Saved entries:
━━━━━━━━━━
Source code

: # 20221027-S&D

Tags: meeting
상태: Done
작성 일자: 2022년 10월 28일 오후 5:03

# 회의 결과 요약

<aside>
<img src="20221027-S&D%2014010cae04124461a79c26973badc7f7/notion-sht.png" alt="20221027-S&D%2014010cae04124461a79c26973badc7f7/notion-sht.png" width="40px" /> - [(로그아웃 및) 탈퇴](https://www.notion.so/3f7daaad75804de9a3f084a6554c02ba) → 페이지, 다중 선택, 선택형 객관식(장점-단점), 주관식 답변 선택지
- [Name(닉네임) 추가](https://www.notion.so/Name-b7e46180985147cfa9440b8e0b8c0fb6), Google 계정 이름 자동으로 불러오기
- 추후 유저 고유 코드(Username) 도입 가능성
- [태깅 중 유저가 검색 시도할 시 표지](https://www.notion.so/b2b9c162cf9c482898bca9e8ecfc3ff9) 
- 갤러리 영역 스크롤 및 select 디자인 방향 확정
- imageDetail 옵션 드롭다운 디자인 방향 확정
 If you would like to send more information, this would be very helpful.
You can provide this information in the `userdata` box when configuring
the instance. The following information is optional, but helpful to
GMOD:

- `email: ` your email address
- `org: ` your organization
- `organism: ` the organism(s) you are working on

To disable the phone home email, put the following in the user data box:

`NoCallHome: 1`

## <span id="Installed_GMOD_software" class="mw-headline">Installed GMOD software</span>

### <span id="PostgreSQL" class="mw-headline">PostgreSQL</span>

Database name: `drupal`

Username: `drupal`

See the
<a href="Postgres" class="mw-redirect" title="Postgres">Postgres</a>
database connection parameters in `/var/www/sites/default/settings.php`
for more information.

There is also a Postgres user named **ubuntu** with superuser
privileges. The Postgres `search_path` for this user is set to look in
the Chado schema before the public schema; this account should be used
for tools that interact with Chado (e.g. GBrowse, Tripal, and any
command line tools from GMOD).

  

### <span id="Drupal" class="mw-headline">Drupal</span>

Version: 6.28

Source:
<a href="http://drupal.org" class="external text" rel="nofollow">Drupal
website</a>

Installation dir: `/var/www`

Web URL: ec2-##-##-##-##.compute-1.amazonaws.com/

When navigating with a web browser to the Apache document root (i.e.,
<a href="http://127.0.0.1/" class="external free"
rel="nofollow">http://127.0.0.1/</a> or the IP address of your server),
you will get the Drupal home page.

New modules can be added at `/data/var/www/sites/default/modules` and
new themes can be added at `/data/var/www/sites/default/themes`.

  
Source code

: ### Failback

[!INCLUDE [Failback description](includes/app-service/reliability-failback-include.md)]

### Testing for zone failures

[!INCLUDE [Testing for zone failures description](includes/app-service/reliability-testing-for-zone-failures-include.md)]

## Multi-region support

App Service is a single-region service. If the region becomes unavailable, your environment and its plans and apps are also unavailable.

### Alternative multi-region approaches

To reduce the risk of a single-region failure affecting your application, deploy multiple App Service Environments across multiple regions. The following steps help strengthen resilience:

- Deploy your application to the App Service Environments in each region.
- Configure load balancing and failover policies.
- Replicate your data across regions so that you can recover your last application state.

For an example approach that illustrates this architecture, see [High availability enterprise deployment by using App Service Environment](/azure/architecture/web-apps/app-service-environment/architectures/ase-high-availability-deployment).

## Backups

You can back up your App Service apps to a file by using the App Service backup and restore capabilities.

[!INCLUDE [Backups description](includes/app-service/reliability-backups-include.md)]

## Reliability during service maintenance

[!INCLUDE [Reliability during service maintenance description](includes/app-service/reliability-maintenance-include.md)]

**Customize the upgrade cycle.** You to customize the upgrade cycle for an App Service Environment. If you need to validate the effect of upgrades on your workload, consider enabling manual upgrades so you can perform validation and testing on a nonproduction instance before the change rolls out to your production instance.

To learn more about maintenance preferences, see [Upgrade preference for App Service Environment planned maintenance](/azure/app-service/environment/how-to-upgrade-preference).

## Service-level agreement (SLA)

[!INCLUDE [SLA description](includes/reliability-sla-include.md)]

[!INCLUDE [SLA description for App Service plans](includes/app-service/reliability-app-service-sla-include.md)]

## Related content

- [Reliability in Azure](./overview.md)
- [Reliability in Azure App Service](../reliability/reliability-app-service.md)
━━━━━━━━━━
Copy out the lines of the data where the word "email" can be found.

- `email: ` your email address
To disable the phone home email, put the following in the user data box:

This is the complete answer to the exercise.